Both albumin and beta2-microglobulin (β2Μ) are linked to IgG metabolism via FcRn molecules. β2Μ is the light chain component of the heterodimeric FcRn receptor, while albumin is recycled via the same molecule [7]. We speculate that some of the clinical utility of albumin and β2Μ in the ISS may be linked to IgG metabolism. In our study, HL IgG was related to albumin but not to β2Μ, although "high" HLCR correlated with increased β2Μ.

Other disease parameters with an adverse prognostic impact in this series were, as expected [2], ISS stage [9], FLCR above median [14], β2Μ above 5, 5 mg/L [15], albumin below 3.5 g/L [16], haemoglobin below 10 g/L, platelet counts below 140 × 10 [9]/L [17], serum creatinine above 2 mg/L [18] and extensive BM plasma cell infiltration.

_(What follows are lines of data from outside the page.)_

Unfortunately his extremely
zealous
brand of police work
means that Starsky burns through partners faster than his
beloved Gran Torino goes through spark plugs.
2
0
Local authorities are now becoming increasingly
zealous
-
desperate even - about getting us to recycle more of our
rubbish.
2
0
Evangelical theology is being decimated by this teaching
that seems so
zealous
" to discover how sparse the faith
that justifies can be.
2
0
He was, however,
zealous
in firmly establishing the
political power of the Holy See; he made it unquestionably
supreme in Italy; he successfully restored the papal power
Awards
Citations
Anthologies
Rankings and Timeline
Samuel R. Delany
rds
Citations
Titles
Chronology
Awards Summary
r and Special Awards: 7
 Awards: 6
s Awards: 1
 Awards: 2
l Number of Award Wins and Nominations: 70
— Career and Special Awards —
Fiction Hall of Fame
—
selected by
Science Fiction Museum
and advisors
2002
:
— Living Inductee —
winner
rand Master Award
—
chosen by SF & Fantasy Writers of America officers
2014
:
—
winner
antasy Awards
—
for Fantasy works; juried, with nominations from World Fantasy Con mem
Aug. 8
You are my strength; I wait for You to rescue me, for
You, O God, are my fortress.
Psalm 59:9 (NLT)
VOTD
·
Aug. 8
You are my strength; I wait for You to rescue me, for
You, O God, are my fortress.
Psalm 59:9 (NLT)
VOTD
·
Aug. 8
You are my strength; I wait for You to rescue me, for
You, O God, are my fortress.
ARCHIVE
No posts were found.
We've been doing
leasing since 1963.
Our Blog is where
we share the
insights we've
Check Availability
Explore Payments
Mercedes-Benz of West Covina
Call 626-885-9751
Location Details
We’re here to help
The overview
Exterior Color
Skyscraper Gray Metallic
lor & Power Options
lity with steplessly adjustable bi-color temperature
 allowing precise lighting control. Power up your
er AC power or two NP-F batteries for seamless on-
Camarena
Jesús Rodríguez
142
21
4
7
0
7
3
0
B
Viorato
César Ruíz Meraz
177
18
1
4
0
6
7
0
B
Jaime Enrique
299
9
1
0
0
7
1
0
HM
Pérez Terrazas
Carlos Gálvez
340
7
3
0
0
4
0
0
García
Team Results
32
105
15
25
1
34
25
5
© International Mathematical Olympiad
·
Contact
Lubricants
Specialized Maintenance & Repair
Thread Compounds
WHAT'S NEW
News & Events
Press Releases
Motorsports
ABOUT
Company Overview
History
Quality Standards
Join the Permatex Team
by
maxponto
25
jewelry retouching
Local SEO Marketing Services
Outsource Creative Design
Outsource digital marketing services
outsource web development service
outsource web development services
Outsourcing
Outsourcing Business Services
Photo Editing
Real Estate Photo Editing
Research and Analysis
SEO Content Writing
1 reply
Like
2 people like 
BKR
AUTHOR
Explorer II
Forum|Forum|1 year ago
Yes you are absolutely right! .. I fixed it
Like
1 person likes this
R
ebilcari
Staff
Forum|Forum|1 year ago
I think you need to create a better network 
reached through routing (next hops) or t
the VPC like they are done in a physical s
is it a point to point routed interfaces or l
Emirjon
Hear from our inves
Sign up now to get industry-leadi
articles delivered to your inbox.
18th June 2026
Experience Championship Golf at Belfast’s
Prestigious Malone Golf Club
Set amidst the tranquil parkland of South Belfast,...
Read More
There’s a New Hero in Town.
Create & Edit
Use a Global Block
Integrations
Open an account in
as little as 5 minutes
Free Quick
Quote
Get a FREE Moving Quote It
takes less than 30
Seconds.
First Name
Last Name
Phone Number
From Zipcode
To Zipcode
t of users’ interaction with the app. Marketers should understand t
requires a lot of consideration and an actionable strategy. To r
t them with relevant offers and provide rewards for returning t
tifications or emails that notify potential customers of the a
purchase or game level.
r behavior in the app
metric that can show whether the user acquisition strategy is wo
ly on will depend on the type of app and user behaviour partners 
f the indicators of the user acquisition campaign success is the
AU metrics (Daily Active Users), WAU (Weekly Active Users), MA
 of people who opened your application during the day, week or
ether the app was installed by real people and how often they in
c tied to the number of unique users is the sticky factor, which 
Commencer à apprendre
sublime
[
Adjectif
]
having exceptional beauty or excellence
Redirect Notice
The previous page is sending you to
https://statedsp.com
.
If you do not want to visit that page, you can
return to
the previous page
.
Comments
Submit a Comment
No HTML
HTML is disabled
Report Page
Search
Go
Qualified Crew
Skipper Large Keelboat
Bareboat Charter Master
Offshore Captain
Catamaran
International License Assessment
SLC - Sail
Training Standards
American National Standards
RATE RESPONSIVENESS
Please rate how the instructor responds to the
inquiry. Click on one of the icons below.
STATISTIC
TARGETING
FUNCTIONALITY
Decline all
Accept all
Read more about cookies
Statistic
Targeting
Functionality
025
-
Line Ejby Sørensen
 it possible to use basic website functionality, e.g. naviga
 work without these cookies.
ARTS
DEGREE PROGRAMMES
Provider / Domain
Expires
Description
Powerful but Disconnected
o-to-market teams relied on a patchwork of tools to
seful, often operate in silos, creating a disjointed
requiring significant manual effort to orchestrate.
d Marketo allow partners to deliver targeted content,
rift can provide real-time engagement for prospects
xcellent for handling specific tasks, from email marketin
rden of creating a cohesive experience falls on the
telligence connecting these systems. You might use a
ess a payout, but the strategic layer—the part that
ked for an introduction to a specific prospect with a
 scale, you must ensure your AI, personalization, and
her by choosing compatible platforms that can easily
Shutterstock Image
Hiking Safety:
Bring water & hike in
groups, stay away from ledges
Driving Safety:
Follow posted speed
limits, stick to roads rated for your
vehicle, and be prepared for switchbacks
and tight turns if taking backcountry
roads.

Significantly, in multivariate analysis only platelets, β2M and HLCR retained their statistical significance.

In conclusion, we provide evidence that HLCR values correlate with adverse markers and are themselves independently prognostic in patients with MM. Thus, by having the quadruple advantage of determining separately the kappa- and lambda-bounded amounts of circulating IgG and IgA, of assessing the light chain restriction as well as the depth of suppression of the polyclonal Ig of the same and of the uninvolved class, and of contributing to prognostication, the new intact Ig HLC assay, Hevylite™, may conceivably replace "classical" total Ig quantitative measurements in the future. Retrospective and prospective analyses of larger patient cohorts are necessary for further validation.